Он, конечно, любил Дуби. Да и кто стал бы мечтать о лучшей жене, когда пирожные у нее получались первоклассными и она даже могла починить сапоги, если дыры в них были не слишком большими. Теду очень хотелось верить, что затмение у Дуби скоро пройдет. Она лезла не в свои дела, допуская мысль о том, что он мог бы отклонить предложение капитана Калла. Он не мог отказать Вудроу Каллу по той причине, что жена будет реветь белугой. Это было совсем даже неуместно с ее стороны, думал Тед. В конце концов, ему действительно надо было собираться в дорогу, и он бы не отказался от ее помощи в этом деле. Однако помощи он не дождался. Впустую прошел почти целый час, и ему пришлось торопиться. Одним из последствий спешки было то, что он забыл свой дождевик, что впоследствии причинило ему немало неприятностей.

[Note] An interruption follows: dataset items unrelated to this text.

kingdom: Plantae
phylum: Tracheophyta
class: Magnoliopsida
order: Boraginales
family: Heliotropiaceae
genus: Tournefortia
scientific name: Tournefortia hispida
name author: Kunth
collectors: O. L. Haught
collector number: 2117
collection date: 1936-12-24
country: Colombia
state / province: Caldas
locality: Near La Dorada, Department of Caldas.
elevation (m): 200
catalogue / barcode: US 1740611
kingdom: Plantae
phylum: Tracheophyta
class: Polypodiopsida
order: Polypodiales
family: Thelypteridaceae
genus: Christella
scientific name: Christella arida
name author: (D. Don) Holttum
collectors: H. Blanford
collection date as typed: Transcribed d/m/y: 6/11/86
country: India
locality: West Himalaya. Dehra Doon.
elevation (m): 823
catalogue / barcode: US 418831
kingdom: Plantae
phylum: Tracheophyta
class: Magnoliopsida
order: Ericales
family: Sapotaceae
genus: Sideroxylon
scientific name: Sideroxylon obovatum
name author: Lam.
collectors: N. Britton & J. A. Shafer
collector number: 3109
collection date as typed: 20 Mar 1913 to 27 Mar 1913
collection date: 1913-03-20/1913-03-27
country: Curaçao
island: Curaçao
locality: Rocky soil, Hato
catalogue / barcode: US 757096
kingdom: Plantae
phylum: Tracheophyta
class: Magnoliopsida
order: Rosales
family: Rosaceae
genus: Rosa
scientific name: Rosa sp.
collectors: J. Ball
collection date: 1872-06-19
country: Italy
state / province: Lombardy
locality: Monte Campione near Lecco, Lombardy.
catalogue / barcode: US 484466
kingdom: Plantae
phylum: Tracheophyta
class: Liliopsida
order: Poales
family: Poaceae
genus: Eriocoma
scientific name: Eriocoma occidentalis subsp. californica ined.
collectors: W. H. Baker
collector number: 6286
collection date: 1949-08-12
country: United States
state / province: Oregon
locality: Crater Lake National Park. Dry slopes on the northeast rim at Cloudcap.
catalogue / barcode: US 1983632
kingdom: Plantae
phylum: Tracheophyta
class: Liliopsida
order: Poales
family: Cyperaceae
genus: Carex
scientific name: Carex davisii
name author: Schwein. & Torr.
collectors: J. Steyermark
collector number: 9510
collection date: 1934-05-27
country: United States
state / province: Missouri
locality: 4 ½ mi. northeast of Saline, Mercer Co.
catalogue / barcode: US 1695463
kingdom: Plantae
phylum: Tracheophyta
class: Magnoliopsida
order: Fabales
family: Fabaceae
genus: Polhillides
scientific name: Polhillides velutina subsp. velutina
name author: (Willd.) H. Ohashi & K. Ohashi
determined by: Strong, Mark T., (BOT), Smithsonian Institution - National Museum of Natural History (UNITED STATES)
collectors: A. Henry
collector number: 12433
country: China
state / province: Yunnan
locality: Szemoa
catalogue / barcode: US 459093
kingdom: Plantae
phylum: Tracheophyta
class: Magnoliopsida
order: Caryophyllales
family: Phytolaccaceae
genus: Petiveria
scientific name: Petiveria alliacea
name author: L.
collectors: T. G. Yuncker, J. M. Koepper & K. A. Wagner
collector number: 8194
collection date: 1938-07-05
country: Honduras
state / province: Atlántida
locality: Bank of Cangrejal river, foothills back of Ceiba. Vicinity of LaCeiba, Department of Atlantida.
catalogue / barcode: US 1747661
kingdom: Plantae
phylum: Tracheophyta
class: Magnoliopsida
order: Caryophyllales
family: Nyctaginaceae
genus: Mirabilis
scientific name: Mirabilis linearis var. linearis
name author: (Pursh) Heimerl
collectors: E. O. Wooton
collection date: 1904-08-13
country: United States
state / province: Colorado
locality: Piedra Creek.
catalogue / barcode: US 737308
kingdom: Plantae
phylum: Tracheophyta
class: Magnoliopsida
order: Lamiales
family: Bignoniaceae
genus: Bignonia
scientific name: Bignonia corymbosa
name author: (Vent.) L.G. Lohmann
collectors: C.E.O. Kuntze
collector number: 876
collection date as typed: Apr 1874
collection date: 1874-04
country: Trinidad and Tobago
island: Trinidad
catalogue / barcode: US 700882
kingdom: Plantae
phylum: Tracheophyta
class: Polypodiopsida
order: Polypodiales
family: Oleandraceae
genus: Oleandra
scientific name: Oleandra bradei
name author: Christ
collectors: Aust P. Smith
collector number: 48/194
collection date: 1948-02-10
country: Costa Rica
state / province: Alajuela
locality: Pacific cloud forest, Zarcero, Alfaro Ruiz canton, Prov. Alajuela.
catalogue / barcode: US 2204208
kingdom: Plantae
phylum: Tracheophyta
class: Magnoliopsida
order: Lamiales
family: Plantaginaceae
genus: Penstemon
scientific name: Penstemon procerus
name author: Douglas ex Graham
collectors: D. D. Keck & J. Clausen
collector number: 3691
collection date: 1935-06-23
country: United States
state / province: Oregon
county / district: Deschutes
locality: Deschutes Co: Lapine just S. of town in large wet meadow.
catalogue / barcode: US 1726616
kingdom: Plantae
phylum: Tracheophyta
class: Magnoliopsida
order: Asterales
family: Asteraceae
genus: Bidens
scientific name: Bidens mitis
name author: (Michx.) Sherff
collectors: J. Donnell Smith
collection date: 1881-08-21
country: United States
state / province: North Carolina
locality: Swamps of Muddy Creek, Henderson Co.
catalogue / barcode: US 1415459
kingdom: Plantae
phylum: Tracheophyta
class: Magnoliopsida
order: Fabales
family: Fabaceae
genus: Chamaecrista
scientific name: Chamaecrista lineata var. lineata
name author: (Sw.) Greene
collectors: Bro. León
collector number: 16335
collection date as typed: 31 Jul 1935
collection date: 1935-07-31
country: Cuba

Дуби Планкерт стояла у задней двери их маленького дома и без всякой надежды смотрела, как Тед и старый капитан, да еще какой-то коротышка-янки уезжают из города. Сердце у нее разрывалось. Ей казалось, что она не вынесет эту боль. Если бы Тед хоть однажды обернулся в седле и помахал ей, боль, наверное, стала бы меньше. Даже когда Тед просто уходил заниматься своими служебными обязанностями, он и то оборачивался и махал ей. Все дело было в том, что она любила его так сильно, что страшно скучала по нему даже тогда, когда он находился всего лишь через улицу от нее. Ее так и подмывало сбегать в тюрьму, только чтобы убедиться, что он все такой же и улыбка на его лице все такая же приятная. Но Дуби не могла позволить себе такой роскоши. Шериф Джекилл недвусмысленно заявил однажды, когда она сунула нос в тюрьму, что он видит ее там в последний раз. Он так отчитал Теда за поведение его жены, что Тед в тот же вечер сказал ей, чтобы она даже близко не подходила к тюрьме.